[Exercise materials]:
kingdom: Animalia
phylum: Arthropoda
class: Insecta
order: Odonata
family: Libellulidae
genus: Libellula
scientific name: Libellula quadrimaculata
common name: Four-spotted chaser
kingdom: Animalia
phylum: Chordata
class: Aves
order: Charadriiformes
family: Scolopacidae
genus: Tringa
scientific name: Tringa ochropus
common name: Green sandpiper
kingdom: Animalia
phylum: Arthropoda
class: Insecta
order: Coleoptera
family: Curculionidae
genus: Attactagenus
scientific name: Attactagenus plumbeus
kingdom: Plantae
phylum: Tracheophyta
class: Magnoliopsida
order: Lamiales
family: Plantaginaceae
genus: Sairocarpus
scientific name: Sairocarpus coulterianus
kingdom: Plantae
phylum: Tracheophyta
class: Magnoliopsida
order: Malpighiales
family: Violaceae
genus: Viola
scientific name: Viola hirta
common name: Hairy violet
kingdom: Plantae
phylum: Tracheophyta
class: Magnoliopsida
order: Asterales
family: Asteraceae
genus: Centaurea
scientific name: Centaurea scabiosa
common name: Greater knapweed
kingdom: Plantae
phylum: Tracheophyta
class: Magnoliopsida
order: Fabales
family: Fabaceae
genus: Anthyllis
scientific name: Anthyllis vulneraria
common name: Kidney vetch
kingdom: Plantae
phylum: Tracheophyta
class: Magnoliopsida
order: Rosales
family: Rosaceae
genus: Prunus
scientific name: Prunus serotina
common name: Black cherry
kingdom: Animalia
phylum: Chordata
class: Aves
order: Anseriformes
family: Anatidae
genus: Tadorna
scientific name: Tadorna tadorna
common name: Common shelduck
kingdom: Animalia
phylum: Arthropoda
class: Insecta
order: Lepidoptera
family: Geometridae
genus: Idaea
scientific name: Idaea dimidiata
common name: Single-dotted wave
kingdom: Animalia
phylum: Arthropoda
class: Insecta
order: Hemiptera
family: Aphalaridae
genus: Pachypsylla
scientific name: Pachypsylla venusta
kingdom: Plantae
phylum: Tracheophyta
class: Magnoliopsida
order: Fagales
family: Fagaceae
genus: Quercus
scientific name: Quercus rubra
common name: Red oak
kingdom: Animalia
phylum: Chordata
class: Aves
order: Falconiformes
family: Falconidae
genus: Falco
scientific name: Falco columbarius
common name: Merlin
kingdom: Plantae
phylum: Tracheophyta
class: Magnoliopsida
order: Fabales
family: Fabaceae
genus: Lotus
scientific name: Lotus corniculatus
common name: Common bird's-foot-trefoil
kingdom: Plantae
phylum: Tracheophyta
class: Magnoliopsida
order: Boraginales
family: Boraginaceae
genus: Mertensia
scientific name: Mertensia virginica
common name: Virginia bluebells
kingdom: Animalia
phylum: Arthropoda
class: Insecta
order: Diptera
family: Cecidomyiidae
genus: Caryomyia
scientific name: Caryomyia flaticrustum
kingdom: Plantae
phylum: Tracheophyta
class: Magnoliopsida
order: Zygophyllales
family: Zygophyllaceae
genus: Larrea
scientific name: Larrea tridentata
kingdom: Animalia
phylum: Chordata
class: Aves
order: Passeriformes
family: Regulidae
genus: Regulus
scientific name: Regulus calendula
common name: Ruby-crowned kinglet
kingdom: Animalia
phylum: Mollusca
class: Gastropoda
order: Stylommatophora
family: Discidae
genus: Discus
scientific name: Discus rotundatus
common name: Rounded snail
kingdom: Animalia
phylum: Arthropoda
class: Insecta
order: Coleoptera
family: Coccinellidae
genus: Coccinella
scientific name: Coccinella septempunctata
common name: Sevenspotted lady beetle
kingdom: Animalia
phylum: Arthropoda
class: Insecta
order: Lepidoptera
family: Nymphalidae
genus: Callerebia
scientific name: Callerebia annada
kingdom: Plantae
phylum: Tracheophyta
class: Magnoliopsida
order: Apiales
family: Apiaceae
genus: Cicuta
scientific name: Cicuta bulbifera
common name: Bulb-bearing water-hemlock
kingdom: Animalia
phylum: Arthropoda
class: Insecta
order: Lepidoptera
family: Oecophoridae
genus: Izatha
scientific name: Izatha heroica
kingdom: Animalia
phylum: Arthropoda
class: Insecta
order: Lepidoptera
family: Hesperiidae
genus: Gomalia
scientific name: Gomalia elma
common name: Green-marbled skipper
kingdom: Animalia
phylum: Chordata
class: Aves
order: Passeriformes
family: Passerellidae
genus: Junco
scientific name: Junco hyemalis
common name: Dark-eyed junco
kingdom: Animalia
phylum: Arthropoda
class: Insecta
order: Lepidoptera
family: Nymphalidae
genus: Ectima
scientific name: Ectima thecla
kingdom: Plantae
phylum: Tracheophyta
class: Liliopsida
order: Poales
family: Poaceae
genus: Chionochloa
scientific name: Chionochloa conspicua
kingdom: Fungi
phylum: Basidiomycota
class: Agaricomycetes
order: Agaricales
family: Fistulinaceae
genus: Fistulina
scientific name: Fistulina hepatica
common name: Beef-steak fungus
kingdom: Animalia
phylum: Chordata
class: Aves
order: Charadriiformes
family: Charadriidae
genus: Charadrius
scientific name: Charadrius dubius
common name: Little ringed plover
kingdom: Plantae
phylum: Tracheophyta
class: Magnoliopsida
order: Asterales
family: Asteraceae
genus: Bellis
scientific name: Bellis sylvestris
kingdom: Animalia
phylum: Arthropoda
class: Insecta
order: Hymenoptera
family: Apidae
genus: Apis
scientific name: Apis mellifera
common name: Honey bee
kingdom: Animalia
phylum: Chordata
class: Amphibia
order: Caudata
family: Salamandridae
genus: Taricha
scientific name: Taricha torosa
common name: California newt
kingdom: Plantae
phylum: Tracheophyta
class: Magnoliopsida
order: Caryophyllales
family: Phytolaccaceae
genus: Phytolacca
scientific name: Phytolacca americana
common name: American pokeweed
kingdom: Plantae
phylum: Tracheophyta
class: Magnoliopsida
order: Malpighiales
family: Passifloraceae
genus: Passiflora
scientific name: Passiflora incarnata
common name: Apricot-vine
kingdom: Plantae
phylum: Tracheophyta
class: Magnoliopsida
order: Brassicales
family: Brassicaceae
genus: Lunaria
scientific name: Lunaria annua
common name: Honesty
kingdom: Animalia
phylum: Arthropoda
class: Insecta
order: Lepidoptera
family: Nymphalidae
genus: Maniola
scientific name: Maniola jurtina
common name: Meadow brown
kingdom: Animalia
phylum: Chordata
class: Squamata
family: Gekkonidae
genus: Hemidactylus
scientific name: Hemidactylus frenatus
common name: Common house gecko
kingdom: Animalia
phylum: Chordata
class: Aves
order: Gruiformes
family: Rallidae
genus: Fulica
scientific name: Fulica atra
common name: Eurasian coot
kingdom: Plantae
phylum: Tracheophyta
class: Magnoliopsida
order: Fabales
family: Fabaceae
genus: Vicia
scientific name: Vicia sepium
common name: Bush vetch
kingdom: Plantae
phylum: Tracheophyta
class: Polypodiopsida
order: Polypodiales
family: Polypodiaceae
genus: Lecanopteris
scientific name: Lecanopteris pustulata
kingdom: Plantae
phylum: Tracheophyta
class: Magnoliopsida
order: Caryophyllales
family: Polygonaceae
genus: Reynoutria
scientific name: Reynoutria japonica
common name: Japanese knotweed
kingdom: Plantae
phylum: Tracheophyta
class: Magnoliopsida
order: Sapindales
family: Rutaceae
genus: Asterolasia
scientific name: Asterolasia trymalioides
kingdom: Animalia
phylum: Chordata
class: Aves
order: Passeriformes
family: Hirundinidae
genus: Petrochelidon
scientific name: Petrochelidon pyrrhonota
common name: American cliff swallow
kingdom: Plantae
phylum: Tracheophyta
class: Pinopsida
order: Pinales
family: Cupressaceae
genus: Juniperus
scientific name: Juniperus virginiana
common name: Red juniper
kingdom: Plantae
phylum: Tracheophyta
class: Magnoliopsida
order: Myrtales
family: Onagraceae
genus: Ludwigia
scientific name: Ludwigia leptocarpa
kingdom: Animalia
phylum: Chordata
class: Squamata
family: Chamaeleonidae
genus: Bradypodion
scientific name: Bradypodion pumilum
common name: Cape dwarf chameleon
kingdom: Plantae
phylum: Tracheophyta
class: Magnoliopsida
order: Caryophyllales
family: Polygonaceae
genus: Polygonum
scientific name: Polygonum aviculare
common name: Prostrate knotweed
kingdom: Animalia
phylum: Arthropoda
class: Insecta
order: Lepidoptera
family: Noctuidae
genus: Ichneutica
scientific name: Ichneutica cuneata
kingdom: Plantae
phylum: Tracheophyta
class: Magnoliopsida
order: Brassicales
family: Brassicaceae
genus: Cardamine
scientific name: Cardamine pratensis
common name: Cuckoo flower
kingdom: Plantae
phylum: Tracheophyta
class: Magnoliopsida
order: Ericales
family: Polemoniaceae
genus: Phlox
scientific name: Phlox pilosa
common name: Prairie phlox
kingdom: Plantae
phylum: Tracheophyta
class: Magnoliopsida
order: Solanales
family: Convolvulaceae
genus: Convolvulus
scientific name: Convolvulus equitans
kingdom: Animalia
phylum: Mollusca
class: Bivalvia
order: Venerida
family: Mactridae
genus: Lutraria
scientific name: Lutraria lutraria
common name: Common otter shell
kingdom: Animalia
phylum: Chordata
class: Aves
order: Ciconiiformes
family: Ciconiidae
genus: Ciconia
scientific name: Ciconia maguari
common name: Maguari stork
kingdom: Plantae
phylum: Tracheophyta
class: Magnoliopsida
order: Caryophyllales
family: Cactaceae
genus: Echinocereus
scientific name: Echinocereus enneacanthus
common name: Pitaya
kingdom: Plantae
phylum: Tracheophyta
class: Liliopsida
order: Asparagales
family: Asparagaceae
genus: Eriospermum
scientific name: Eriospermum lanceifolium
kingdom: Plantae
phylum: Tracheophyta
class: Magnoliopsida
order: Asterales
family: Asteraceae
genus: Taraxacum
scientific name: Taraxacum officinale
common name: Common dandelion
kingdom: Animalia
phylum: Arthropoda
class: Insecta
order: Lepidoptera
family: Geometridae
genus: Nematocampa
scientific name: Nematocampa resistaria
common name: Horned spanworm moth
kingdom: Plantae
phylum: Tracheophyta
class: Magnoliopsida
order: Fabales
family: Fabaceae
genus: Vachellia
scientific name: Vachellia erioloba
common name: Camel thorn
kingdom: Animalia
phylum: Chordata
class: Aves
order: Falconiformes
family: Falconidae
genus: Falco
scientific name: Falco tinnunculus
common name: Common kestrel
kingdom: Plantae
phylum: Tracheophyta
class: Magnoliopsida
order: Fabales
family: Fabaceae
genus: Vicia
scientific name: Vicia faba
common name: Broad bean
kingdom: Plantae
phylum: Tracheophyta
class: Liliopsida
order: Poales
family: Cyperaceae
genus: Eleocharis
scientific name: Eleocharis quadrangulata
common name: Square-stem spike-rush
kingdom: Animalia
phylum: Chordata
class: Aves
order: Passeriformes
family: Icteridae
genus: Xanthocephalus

[Written problem]:
Repeat word for word the lines above, starting at the first and ending with the one that contains "genus: Attactagenus".

[Full answer]:
kingdom: Animalia
phylum: Arthropoda
class: Insecta
order: Odonata
family: Libellulidae
genus: Libellula
scientific name: Libellula quadrimaculata
common name: Four-spotted chaser
kingdom: Animalia
phylum: Chordata
class: Aves
order: Charadriiformes
family: Scolopacidae
genus: Tringa
scientific name: Tringa ochropus
common name: Green sandpiper
kingdom: Animalia
phylum: Arthropoda
class: Insecta
order: Coleoptera
family: Curculionidae
genus: Attactagenus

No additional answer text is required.